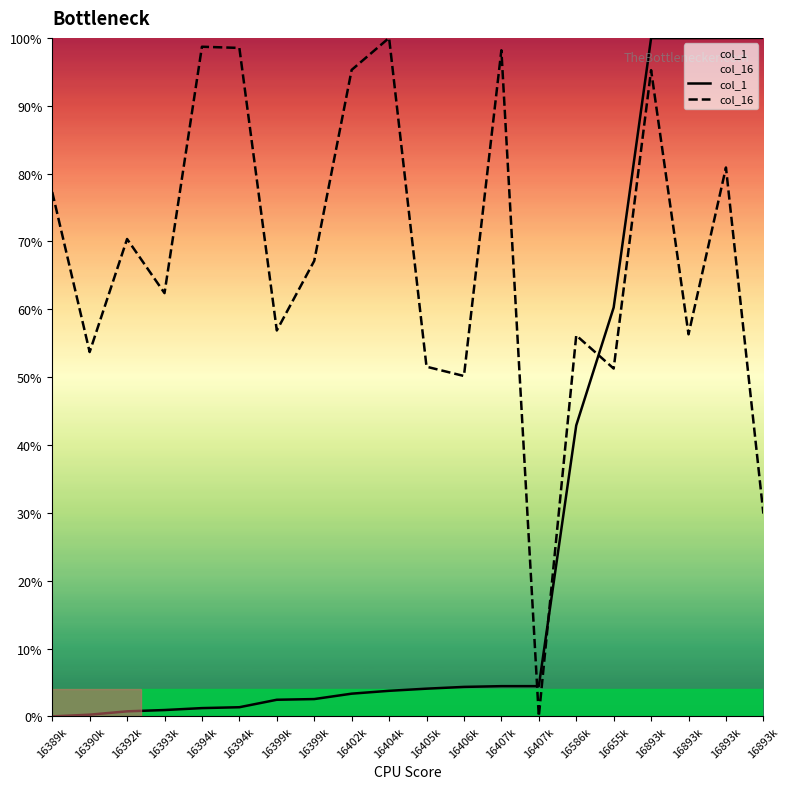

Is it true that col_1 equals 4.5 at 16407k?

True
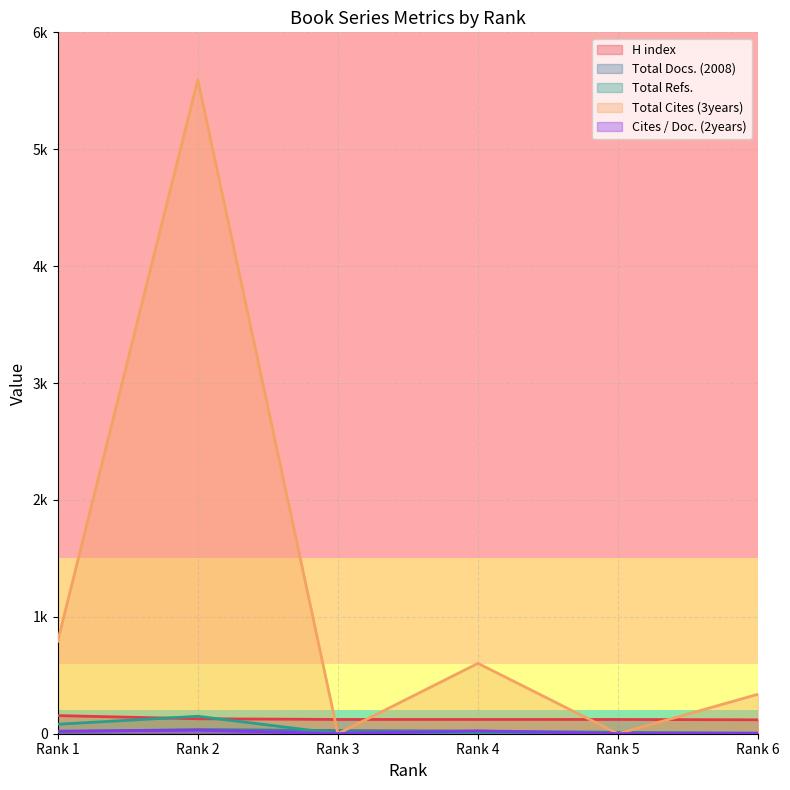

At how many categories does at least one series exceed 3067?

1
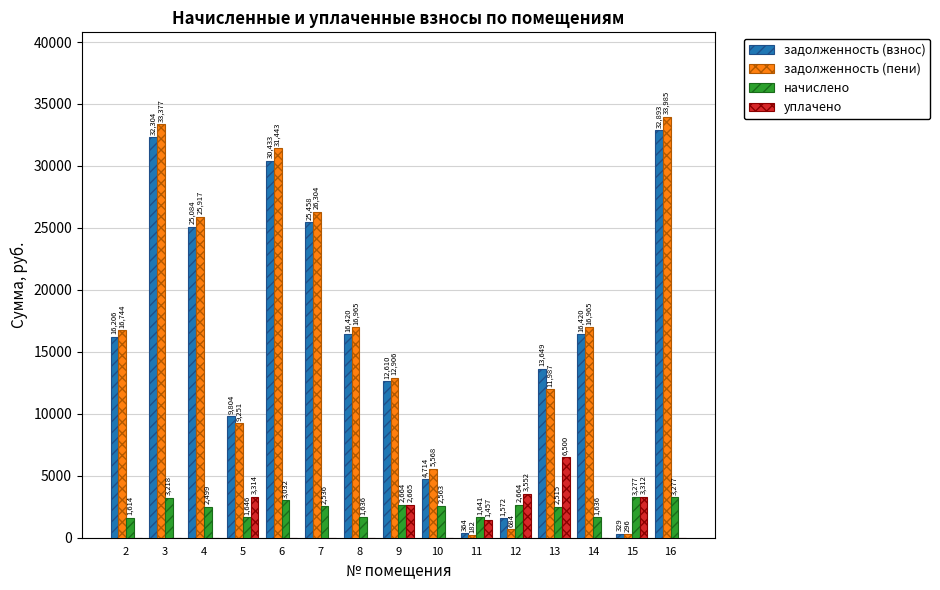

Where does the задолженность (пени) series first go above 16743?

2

(BRIEF):
Rewrite the rows above, replacing "series" with "data line" and changing nothing else. Omit the pictures.

(OUTPUT FOR THIS EXERCISE):
Is it true that col_1 equals 4.5 at 16407k?

True

At how many categories does at least one data line exceed 3067?

1

Where does the задолженность (пени) data line first go above 16743?

2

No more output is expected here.